Verbrechen an mosambikanischen Vertragsarbeitern

Aktualisiert: Aug 5

Für möglichst erfolgreiche Ermittlungen von Verbrechen an ehemaligen mosambikanischen Vertragsarbeitern, wie z.B. dem Tod von Manuel Diogo, sind nicht nur die Auswertung der Stasiakten und Befragung von Zeugen in Deutschland wichtig, sondern auch die Zusammenarbeit mit Zeitzeugen aus dem damaligen Umfeld der Opfer, die längst nach Mosambik zurückgekehrt sind.


Wir hatten hier in Mosambik bereits 1991 die Organisation der DDR-Rückkehrer ADECOMA und die Initiative WIEDERSEHEN-REENCONTRO gegründet. Bei der gemeinnützigen Vereinigung waren bis zum Brandanschlag auf unser Büro im November 1994 in Maputo über 2 Tausend ehemalige Vertragsarbeiter und Schüler der Schule der Freundschaft registriert, unter ihnen auch ehemalige Arbeitskollegen und Freunde von Manuel Diogo.


Als wir in Maputo vor drei Jahren im ICMA im Rahmen unseres Film-Forums die Dokumentation "Schatten auf der Völkerfreundschaft" aufführten, um danach über Rassismuserfahrungen im ehemaligen SED-Staat zu diskutieren, war auch Lucas Nzango anwesend, ein ehemaliger Arbeitskollege von Manuel.


Später beteiligte sich Lucas Nzango auch an den Filmaufnahmen zum zweiten Teil der Dokumentation und wurde vom Leiter des ICMA, Roland Hohberg, für unseren Kanal ICMA-TV interviewt:


Der angekündigte zweite Teil des Interviews konnte nicht produziert werden. Das ICMA wurde geschlossen. Aus dem Studio des ICMA-Leiters wurden die Kamera und das Mac Book mit der Editing-Software gestohlen.
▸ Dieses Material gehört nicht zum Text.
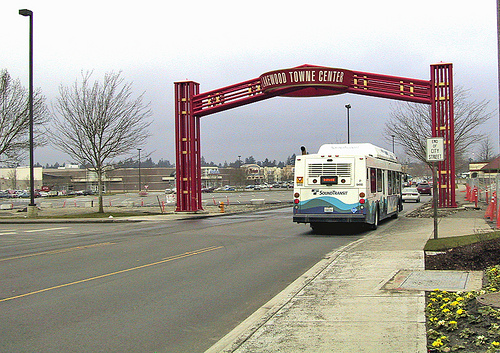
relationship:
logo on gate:
[254, 67, 350, 89] [171, 64, 458, 211]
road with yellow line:
[1, 216, 331, 352] [0, 243, 225, 302]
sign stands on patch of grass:
[423, 136, 446, 167] [424, 231, 498, 251]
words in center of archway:
[258, 70, 345, 85] [141, 49, 482, 218]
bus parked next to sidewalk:
[292, 140, 399, 230] [223, 213, 422, 345]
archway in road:
[174, 57, 458, 217] [2, 192, 431, 350]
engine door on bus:
[303, 157, 356, 188] [287, 141, 406, 233]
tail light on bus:
[357, 190, 367, 208] [306, 127, 381, 217]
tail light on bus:
[291, 191, 301, 206] [306, 127, 381, 217]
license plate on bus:
[320, 205, 336, 217] [277, 122, 419, 249]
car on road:
[402, 187, 419, 200] [2, 192, 431, 350]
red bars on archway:
[425, 63, 463, 213] [170, 61, 459, 215]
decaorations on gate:
[176, 86, 190, 201] [158, 49, 475, 238]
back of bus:
[291, 154, 372, 219] [290, 141, 408, 233]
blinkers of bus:
[357, 189, 368, 213] [290, 141, 408, 233]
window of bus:
[366, 164, 377, 196] [290, 141, 408, 233]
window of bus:
[375, 166, 383, 196] [290, 141, 408, 233]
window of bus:
[386, 170, 399, 198] [290, 141, 408, 233]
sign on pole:
[423, 136, 445, 165] [428, 161, 442, 240]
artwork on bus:
[294, 191, 374, 220] [285, 100, 428, 263]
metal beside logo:
[171, 77, 206, 214] [254, 67, 344, 90]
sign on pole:
[423, 136, 445, 165] [425, 171, 444, 240]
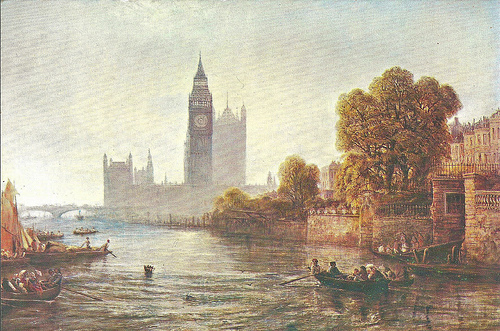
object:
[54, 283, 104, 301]
oar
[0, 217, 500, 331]
water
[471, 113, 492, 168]
housees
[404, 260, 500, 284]
ground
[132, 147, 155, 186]
buildings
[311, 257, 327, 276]
man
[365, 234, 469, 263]
boat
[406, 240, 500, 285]
dock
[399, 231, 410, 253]
people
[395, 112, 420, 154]
leaves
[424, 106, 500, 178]
buildings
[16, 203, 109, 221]
bridge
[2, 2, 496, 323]
painting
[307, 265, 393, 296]
rowboat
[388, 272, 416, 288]
rowboat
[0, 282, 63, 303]
rowboat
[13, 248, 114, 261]
rowboat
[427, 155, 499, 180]
fencing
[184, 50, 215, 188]
clock tower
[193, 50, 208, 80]
spires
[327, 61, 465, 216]
trees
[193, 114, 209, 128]
clock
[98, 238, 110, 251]
people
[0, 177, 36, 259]
sail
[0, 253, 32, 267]
boat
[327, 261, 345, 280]
people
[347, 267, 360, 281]
people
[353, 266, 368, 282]
people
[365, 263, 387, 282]
people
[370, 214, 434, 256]
walls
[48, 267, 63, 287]
people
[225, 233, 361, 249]
waters edge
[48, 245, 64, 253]
goods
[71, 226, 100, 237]
boat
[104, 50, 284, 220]
city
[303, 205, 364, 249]
wall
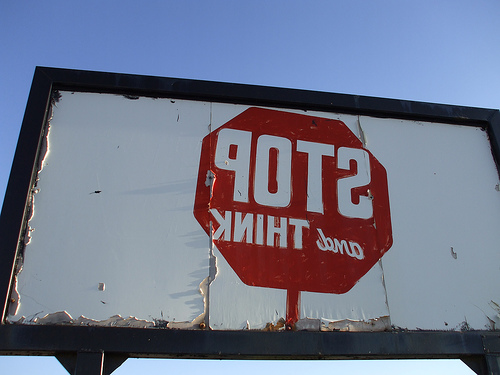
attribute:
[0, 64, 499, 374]
sign — white, damaged, black, billboard, tall, large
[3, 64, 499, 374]
frame — black, wood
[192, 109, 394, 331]
stop sign drawing — red, octagon, white, backwards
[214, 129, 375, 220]
stop letters — white, backwards, capital, written backwards, capital letters, tall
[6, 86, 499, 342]
paper — curled, torn, ripped, puckering, white, ripping away, peeling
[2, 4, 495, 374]
sky — blue, clear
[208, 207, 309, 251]
word think — backwards, written backwards, white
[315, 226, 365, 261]
word and — backwards, scripted writing, cursive, written in cursive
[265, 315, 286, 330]
spot — brown, black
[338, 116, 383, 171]
edge — smooth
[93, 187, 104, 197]
dirt — small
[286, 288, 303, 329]
pole drawing — red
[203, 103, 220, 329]
line — worn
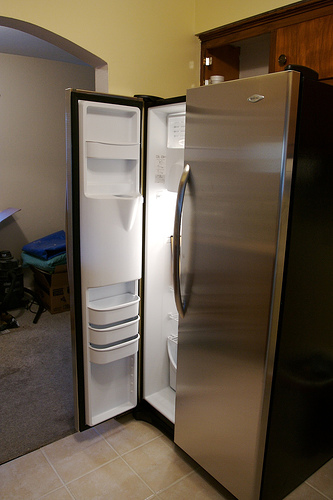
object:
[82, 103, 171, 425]
interior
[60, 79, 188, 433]
freezer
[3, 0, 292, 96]
wall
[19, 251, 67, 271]
blanket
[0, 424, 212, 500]
floor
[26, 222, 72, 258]
blanket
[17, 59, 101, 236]
wall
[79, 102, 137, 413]
plastic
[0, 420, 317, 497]
linoleum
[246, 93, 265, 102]
logo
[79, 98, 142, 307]
shelves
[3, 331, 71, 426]
brown carpet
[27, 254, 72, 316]
box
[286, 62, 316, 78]
black hinge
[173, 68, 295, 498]
silver door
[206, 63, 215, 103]
ground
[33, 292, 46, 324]
hose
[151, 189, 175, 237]
light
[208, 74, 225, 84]
cup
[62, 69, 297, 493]
refrigerator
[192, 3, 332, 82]
cupboard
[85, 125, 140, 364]
rack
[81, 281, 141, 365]
shelves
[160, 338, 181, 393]
drawer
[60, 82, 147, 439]
door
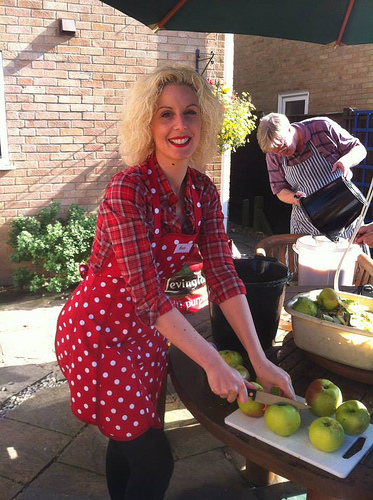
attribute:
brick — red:
[1, 1, 233, 289]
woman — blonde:
[56, 61, 296, 499]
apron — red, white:
[55, 165, 202, 440]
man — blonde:
[256, 112, 366, 235]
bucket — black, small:
[299, 177, 367, 242]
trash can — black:
[211, 256, 288, 347]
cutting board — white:
[223, 393, 372, 479]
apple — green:
[309, 416, 345, 453]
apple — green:
[306, 377, 342, 417]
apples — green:
[237, 378, 369, 451]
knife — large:
[245, 387, 314, 411]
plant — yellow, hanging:
[206, 77, 257, 153]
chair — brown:
[255, 234, 372, 283]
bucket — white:
[292, 234, 360, 285]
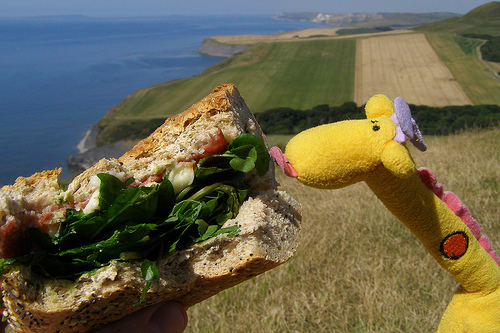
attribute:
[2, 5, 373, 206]
water — blue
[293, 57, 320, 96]
grass — greener, distant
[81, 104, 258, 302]
bread — wheat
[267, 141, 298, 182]
tongue — pink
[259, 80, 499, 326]
toy — stuffed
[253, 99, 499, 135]
trees — distant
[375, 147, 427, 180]
ears — big, hanging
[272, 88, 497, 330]
toy — stuffed, yellow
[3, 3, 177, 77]
water — below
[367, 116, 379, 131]
eyes — black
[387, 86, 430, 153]
hat — purple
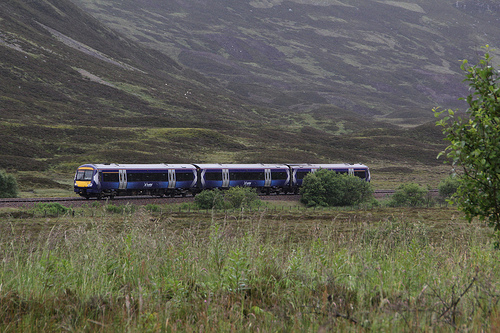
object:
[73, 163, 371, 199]
train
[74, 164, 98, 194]
front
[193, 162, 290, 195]
car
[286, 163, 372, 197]
car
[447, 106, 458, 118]
leaf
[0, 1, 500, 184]
hill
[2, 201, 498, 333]
grass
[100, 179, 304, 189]
stripe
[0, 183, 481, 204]
tracks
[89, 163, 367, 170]
roof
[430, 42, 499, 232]
tree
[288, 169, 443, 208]
shrub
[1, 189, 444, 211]
gravel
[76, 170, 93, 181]
window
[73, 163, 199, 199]
front car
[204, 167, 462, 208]
bush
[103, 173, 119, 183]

Im Februar 2019 sollten Lucas Nzango und Roland Hohberg als Redner auf der Magdeburger Tagung "Respekt und Anerkennung" sprechen, wurden dann jedoch von den Veranstaltern ausgeladen.



So wird in diskriminierender, menschenverachtender Weise bis heute eine Aufarbeitung der Vergangenheit der ehemaligen Vertragsarbeiter und Studenten der Schule der Freundschaft verhindert.